Impact-driven algorithms are designed to minimize an order’s market impact. These algorithms split larger orders into smaller ‘child’ orders to avoid significant price movements caused by executing a large order all at once. By doing so, they aim to achieve better execution prices and reduce the risk of market manipulation by other participants.

However, impact-driven algorithms expose the user to larger market risk because the order is executed over a longer period, during which market conditions can change.

Cost-driven algorithms

Cost-driven algorithms, on the other hand, adjust their execution strategy based on real-time market conditions. These algorithms strive to strike the right balance between minimizing market impact and achieving the best possible execution price. They continuously monitor market conditions and adjust their execution strategy accordingly.

Cost-driven algorithms are designed to optimize the overall cost of execution, taking into account factors such as market volatility, liquidity, and order size.

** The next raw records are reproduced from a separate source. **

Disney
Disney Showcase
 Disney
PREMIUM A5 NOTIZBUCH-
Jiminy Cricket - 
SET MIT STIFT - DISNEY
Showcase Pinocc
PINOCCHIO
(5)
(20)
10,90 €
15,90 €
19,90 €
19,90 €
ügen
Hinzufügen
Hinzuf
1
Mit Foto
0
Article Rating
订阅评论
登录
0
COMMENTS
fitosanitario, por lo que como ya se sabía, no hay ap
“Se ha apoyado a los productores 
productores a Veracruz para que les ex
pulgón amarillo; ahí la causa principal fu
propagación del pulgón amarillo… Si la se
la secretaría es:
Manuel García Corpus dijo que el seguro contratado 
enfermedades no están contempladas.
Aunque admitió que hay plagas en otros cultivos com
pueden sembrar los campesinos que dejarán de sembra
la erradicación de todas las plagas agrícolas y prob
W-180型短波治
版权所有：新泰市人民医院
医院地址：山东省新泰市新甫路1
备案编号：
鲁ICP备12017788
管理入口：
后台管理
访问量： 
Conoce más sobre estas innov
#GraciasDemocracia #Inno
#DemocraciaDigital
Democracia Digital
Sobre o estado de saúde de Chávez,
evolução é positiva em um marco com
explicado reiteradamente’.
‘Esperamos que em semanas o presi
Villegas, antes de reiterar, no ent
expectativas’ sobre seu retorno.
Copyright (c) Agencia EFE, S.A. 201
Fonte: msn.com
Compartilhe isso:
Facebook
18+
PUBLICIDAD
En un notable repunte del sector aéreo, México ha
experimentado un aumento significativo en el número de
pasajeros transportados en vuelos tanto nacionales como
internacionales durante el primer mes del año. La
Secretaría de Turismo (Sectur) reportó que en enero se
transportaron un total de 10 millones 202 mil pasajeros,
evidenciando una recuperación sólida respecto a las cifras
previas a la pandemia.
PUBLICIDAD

Getting Started with Algorithmic Trading

To get started with algorithmic trading:

  • Develop a trading strategy or algorithm
  • Use historical data to back-test the strategy
  • Implement the algorithm using the appropriate technology
  • Monitor and adjust the algorithm based on real-time market conditions

Once tested, a team can establish that the algorithm is working as planned and delivering what it set out to do. Then, it can be implemented in real-life markets. Once established, there may be instances where algorithms need changing or updating to suit new market or trading conditions.

Conclusion

Algorithmic trading leverages computer algorithms to automate and optimize trading decisions, offering significant advantages such as efficiency, speed, and better execution prices. However, it also presents challenges, including increased market risk and dependence on technology and data accuracy. Balancing these benefits and drawbacks is crucial for successful implementation.